L’écoute client pourrait-elle être entièrement digitalisée ?

Je ne crois pas. Il faudra toujours que les conseillers et leurs managers soient à l’écoute d’un feedback collecté, et qu’un rappel client soit envisagé en cas d’insatisfaction mais aussi de très grade satisfaction. Il faut toujours considérer les enquêtes et autres outils comme des moyens. La finalité c’est la culture client, et c’est ce qui doit rester, l’humain. Il faut s’appuyer sur les outils et le digital pour aller plus vite ; il faut personnaliser grâce à la data, mais la culture client fait partie de l’entreprise et des collaborateurs. La digitalisation doit rendre service à l’humain, en gardant à l’esprit de toujours prendre les bonnes initiatives pour le client.

 

A l’inverse, pourrait-elle se passer de dispositifs digitaux ?

Je ne crois pas non plus, parce qu’on a toujours besoin de sentir et écouter ses clients. Cela passe par le digital pour des questions d’efficacité, de traitement des données et d’automatisation des tâches répétitives.

 

Aujourd’hui, comment concilier, en termes d’écoute, le meilleur du digital et de l’humain ?

Il faut se servir du digital pour écouter au bon moment, de la bonne manière, c’est-à-dire personnalisée, puis contextualiser la sollicitation, puis l’humain va intervenir sur le traitement de la satisfaction détectée. Ce traitement sera propre à sa culture client.

 

Selon vous, quelle entreprise incarne parfaitement la transformation digitale en termes d’écoute client ? Pourquoi ?

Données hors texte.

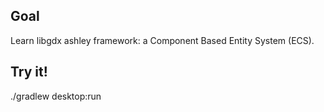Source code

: ## Goal

Learn libgdx ashley framework: a Component Based Entity System (ECS).

## Try it!

./gradlew desktop:run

Je pense à Orange, pour la partie publication de ses avis online, sur ses pages boutiques et sur les profils d’établissement Google. C’est un bon dispositif. Orange exploite de manière très intéressante les avis de ses clients, en affichant leur ressenti, et en permettant aux managers de répondre à l’avis du client. Ils répondent à l’enjeu de la phygitalisation : une expérience véritable est vécue, transposons-là sur le web pour rendre compte de ce qui se passe dans la réalité de la vie de la marque.

 

Quel autre conseil donneriez-vous aux entreprises qui se lancent dans leur transformation digitale ?

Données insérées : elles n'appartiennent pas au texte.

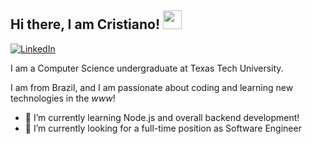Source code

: ## Hi there, I am Cristiano! <img src="https://raw.githubusercontent.com/MartinHeinz/MartinHeinz/master/wave.gif" width="30px"> 

<a href="https://www.linkedin.com/in/cristianocaon/"><img src="https://img.shields.io/badge/LinkedIn--_.svg?style=social&logo=linkedin" alt="LinkedIn"></a>

I am a Computer Science undergraduate at Texas Tech University.

I am from Brazil, and I am passionate about coding and learning new technologies in the *www*!

- 🌱 I’m currently learning Node.js and overall backend development!
- 🔭 I’m currently looking for a full-time position as Software Engineer



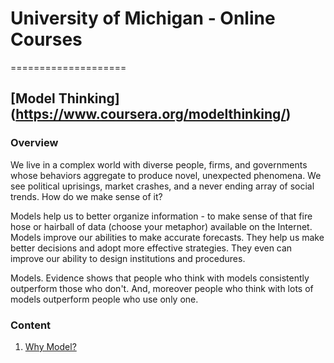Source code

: # University of Michigan - Online Courses
====================

## [Model Thinking] (https://www.coursera.org/modelthinking/)

### Overview

We live in a complex world with diverse people, firms, and governments whose behaviors aggregate to produce novel, unexpected phenomena. We see political uprisings, market crashes, and a never ending array of social trends. How do we make sense of it? 

Models help us to better organize information - to make sense of that fire hose or hairball of data (choose your metaphor) available on the Internet. Models improve our abilities to make accurate forecasts. They help us make better decisions and adopt more effective strategies. They even can improve our ability to design institutions and procedures. 

Models. Evidence shows that people who think with models consistently outperform those who don't. And, moreover people who think with lots of models outperform people who use only one. 


### Content

1. [Why Model?](https://github.com/KartikTalwar/OnlineCourses/blob/master/University%20of%20Michigan/Model%20Thinking/01.%20Why%20Model.md)

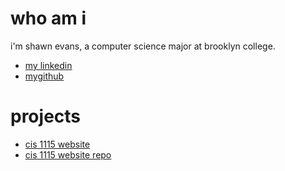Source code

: # who am i

i'm shawn evans, a computer science major at brooklyn college. 

* [my linkedin](https://www.linkedin.com/in/shawn-a-71496412a)
* [mygithub](https://github.com/ShawnEvans77/)

# projects

* [cis 1115 website](https://shawnevans77.github.io/cis-1115/)
* [cis 1115 website repo](https://github.com/ShawnEvans77/cis-1115)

Je leur dirais de bien identifier quel est le bon moment pour passer la main à l’humain, et de définir avec quels éléments de contexte, c’est-à-dire les informations récoltées par les dispositifs digitaux, tout en visant l’hyperpersonnalisation.

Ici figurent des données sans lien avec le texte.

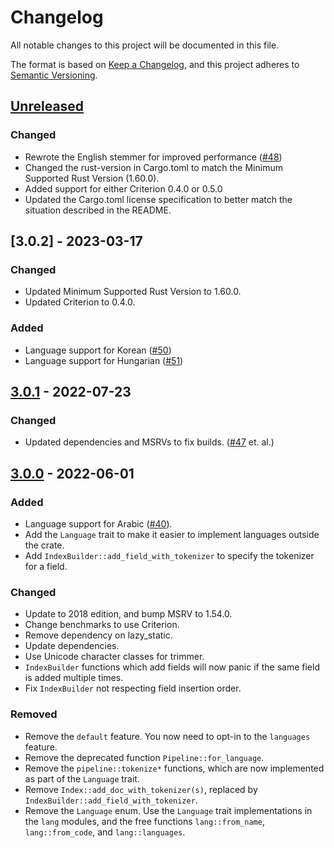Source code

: # Changelog
All notable changes to this project will be documented in this file.

The format is based on [Keep a Changelog](https://keepachangelog.com/en/1.0.0/),
and this project adheres to [Semantic Versioning](https://semver.org/spec/v2.0.0.html).

## [Unreleased]
### Changed
 - Rewrote the English stemmer for improved performance ([#48](https://github.com/mattico/elasticlunr-rs/pull/48))
 - Changed the rust-version in Cargo.toml to match the Minimum Supported Rust Version (1.60.0).
 - Added support for either Criterion 0.4.0 or 0.5.0
 - Updated the Cargo.toml license specification to better match the situation described in the README.

## [3.0.2] - 2023-03-17
### Changed
 - Updated Minimum Supported Rust Version to 1.60.0.
 - Updated Criterion to 0.4.0.

### Added
 - Language support for Korean ([#50](https://github.com/mattico/elasticlunr-rs/pull/50))
 - Language support for Hungarian ([#51](https://github.com/mattico/elasticlunr-rs/pull/51))

## [3.0.1] - 2022-07-23
### Changed
 - Updated dependencies and MSRVs to fix builds. ([#47](https://github.com/mattico/elasticlunr-rs/pull/47) et. al.)

## [3.0.0] - 2022-06-01
### Added
 - Language support for Arabic ([#40](https://github.com/mattico/elasticlunr-rs/pull/40])).
 - Add the `Language` trait to make it easier to implement languages outside the crate.
 - Add `IndexBuilder::add_field_with_tokenizer` to specify the tokenizer for a field.

### Changed
 - Update to 2018 edition, and bump MSRV to 1.54.0.
 - Change benchmarks to use Criterion.
 - Remove dependency on lazy_static.
 - Update dependencies.
 - Use Unicode character classes for trimmer.
 - `IndexBuilder` functions which add fields will now panic if the same field is added multiple times.
 - Fix `IndexBuilder` not respecting field insertion order.

### Removed
 - Remove the `default` feature. You now need to opt-in to the `languages` feature.
 - Remove the deprecated function `Pipeline::for_language`.
 - Remove the `pipeline::tokenize*` functions, which are now implemented as part of the `Language` trait.
 - Remove `Index::add_doc_with_tokenizer(s)`, replaced by `IndexBuilder::add_field_with_tokenizer`.
 - Remove the `Language` enum. Use the `Language` trait implementations in the `lang` modules, and the free functions `lang::from_name`, `lang::from_code`, and `lang::languages`.


[Unreleased]: https://github.com/mattico/elasticlunr-rs/compare/v3.0.0...HEAD
[3.0.0]: https://github.com/mattico/elasticlunr-rs/compare/v2.3.14...v3.0.0
[3.0.1]: https://github.com/mattico/elasticlunr-rs/compare/v3.0.0...v3.0.1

Il est essentiel de favoriser des stratégies bien pensées, pour proposer une relation client unifiée, fluide et sans couture. Une fois que la relation s’est passée, il faut penser à écouter avec une même fluidité, en restant sur le même canal, car c’est plus optimal.

Je dirais qu’il faut penser à tout mettre en cohérence, en étant orienté client, et en ayant une bonne culture client pour savoir quand digitaliser.

Enfin, je demanderais aux entreprises de ne pas oublier de mesurer la satisfaction et la qualité de service délivrée sur les canaux digitaux : le conseiller chat a-t-il bien répondu à ma demande ? Une demande simple et répétitive est-elle prise correctement en charge par du selfcare, type chatbot, ou FAQ ? Car en termes de relation client, il faut être soucieux de voir si les moyens d’interaction en amont permettent au final de désengorger le centre d’appel afin de positionner les conseiller sur des demandes complexes à forte valeur ajoutée pour le client et donc l’entreprise.